Your goal
Copy each line of the records that contains the word "drive".

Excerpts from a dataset
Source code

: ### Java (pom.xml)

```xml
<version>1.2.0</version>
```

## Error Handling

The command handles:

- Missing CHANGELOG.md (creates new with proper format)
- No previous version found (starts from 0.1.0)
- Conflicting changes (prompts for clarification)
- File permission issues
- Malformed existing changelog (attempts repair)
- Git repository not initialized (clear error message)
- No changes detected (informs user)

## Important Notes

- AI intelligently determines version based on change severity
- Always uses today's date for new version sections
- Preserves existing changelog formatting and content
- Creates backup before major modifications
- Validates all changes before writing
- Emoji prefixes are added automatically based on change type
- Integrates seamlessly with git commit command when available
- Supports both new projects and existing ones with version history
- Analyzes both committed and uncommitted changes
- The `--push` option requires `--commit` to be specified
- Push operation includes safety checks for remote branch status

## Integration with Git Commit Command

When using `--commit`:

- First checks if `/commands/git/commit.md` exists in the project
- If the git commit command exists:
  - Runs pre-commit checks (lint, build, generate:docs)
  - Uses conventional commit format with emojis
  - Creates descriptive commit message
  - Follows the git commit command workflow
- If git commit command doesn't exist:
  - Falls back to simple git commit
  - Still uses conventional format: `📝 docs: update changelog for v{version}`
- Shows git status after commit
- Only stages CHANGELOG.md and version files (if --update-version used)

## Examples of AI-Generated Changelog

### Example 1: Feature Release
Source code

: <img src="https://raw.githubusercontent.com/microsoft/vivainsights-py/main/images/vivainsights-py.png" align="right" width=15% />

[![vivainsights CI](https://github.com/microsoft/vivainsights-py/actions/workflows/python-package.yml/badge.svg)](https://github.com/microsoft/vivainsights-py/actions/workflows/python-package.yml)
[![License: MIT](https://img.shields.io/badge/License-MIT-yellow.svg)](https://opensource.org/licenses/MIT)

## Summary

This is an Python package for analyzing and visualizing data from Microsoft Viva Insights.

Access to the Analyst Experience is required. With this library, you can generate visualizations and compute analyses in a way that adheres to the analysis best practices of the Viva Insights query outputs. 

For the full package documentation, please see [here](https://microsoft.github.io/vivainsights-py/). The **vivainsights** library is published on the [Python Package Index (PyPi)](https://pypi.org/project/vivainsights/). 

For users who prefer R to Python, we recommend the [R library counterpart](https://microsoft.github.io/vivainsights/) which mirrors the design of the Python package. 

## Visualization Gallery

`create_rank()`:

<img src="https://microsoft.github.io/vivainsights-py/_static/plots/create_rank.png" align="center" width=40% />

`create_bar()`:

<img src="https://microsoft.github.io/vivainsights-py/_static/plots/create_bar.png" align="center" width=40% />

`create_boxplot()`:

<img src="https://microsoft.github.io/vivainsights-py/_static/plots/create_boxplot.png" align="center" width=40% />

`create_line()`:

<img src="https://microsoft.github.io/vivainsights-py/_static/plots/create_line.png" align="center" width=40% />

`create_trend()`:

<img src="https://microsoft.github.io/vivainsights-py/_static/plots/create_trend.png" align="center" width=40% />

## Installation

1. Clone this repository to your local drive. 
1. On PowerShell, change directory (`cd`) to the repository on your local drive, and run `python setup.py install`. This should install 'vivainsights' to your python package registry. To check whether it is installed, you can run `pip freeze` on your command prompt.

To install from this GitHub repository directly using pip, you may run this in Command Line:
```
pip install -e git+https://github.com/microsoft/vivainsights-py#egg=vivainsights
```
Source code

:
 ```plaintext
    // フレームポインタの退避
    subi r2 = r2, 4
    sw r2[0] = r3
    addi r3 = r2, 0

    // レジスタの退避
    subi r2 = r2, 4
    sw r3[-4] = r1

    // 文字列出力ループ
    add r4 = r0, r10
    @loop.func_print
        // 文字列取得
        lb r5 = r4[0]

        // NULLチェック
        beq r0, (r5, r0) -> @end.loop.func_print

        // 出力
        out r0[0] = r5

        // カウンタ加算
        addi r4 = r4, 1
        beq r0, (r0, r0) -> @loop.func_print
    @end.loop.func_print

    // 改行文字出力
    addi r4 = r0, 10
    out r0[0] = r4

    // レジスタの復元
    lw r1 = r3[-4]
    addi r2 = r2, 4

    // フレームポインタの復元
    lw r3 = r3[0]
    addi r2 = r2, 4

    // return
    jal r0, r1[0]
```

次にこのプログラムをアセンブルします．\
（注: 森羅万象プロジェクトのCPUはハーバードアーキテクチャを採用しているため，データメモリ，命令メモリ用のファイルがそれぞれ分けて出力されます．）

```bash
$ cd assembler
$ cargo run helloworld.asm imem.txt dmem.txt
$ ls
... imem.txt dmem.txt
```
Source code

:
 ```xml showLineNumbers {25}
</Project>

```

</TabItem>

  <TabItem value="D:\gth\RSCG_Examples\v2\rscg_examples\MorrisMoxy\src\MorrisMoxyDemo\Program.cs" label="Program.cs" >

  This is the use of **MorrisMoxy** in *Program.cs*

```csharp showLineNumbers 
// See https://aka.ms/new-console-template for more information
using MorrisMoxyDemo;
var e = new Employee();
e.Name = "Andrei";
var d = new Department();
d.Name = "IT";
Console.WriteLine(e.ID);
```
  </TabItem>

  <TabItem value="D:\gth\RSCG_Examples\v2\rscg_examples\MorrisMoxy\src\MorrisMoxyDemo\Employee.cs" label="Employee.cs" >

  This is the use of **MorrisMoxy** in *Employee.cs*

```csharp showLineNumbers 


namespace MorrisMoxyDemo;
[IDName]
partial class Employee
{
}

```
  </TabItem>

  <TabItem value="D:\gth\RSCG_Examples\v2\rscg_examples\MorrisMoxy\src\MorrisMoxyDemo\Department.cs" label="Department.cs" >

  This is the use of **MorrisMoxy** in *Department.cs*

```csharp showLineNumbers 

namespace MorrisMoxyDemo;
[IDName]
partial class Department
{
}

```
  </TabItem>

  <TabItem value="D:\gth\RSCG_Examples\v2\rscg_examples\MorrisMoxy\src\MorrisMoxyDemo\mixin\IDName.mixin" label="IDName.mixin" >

Answer to the exercise
1. Clone this repository to your local drive. 
1. On PowerShell, change directory (`cd`) to the repository on your local drive, and run `python setup.py install`. This should install 'vivainsights' to your python package registry. To check whether it is installed, you can run `pip freeze` on your command prompt.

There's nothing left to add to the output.